Towards better subtitles: A multilingual approach for punctuation restoration of speech transcriptsOpen Website

2021 (modified: 18 Nov 2021)Expert Syst. Appl. 2021Readers: Everyone
Abstract: Highlights • A state-of-the-art approach for multilingual punctuation prediction. • Knowledge about punctuation from pre-trained transformer-based encoder models. • Monolingual models tested both in human-edited and in automatic transcripts. • Single multilingual model predicts punctuation in multiple languages. • Integration within an existing multilingual video subtitling pipeline. Abstract This paper proposes a flexible approach for punctuation prediction that can be used to produce state-of-the-art results in a multilingual scenario.
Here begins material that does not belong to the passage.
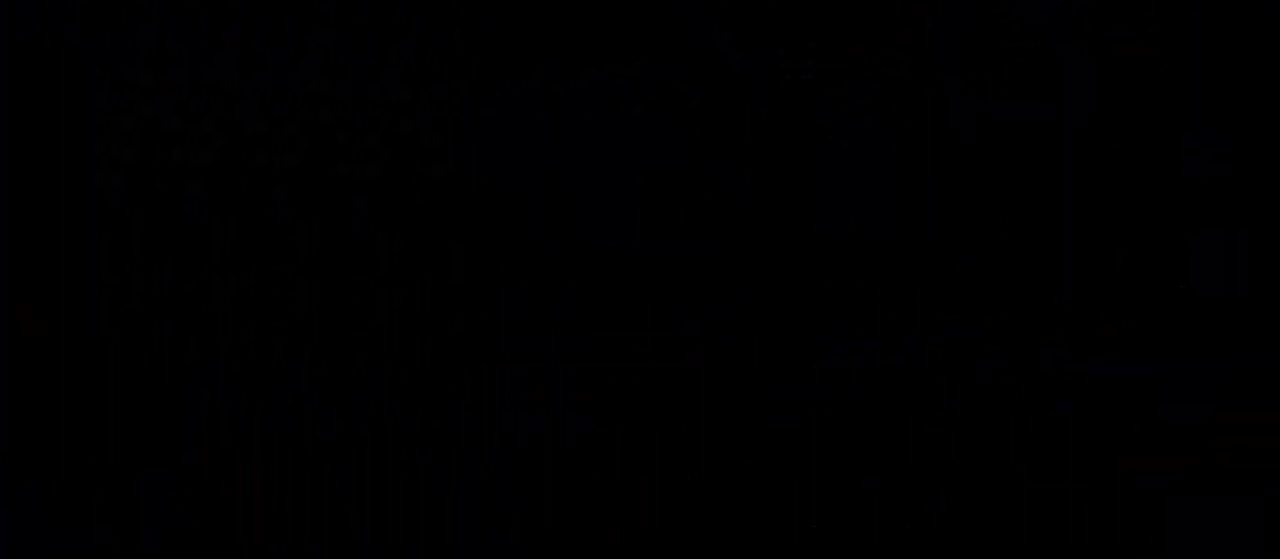
{"keys": ["grab"], "events": [[317, "grab", "down"]]}
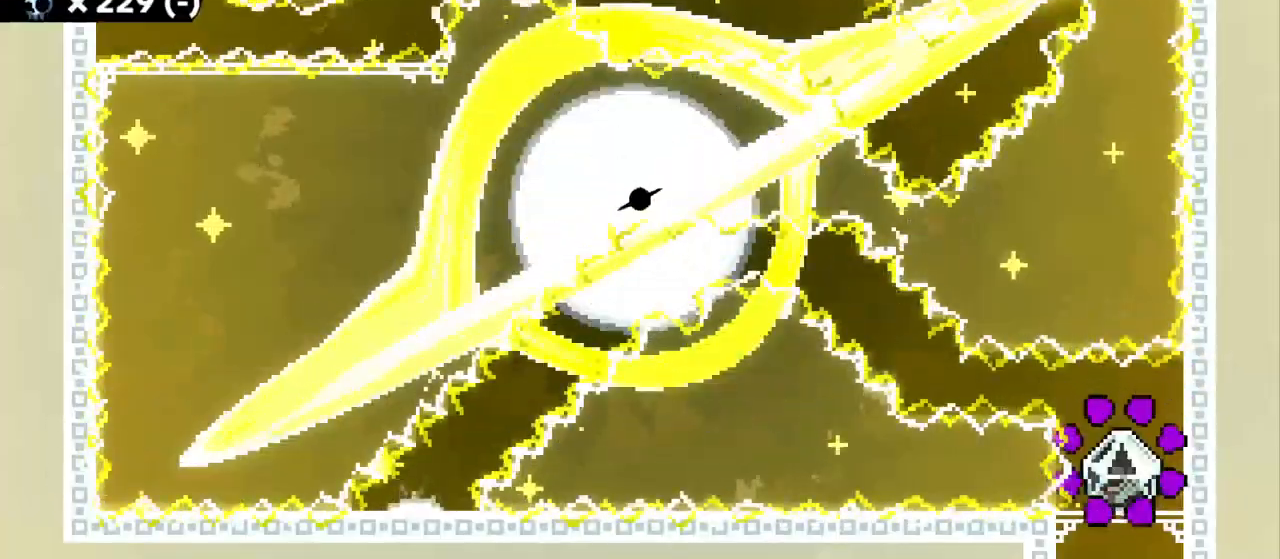
{"keys": ["grab", "jump"], "events": [[384, "jump", "down"]]}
We have performed experiments using transcripts of TED Talks from the IWSLT 2017 and IWSLT 2011 evaluation campaigns. Our experiments show that the recognition errors of the ASR output degrade the performance of our models, in line with related literature. Our monolingual models perform consistently in Human-edited transcripts of German, Dutch, Portuguese and Romanian, suggesting that commas may be more difficult to predict than periods, using pre-trained contextual models. We have trained a single multilingual model that predicts punctuation in multiple languages that achieves results comparable with the ones achieved by monolingual models, revealing evidence of the potential of using a single multilingual model to solve the task for multiple languages. Then, we argue that usage of current punctuation systems in the literature are implicitly dependent on correct segmentation of ASR outputs for they rely on positional information to solve the punctuation task. This is too big of a requirement for use in a real life application. Through several experiments, we show that our method to train and test models is more robust to different segmentation. These contributions are of particular importance in our multilingual pipeline, since they avoid training a different model for each of the involved languages, and they guarantee that the model will be more robust to incorrect segmentation of the ASR outputs in comparison with other methods in the literature. To the best of our knowledge, we report the first experiments using a single multilingual model for punctuation restoration in multiple languages.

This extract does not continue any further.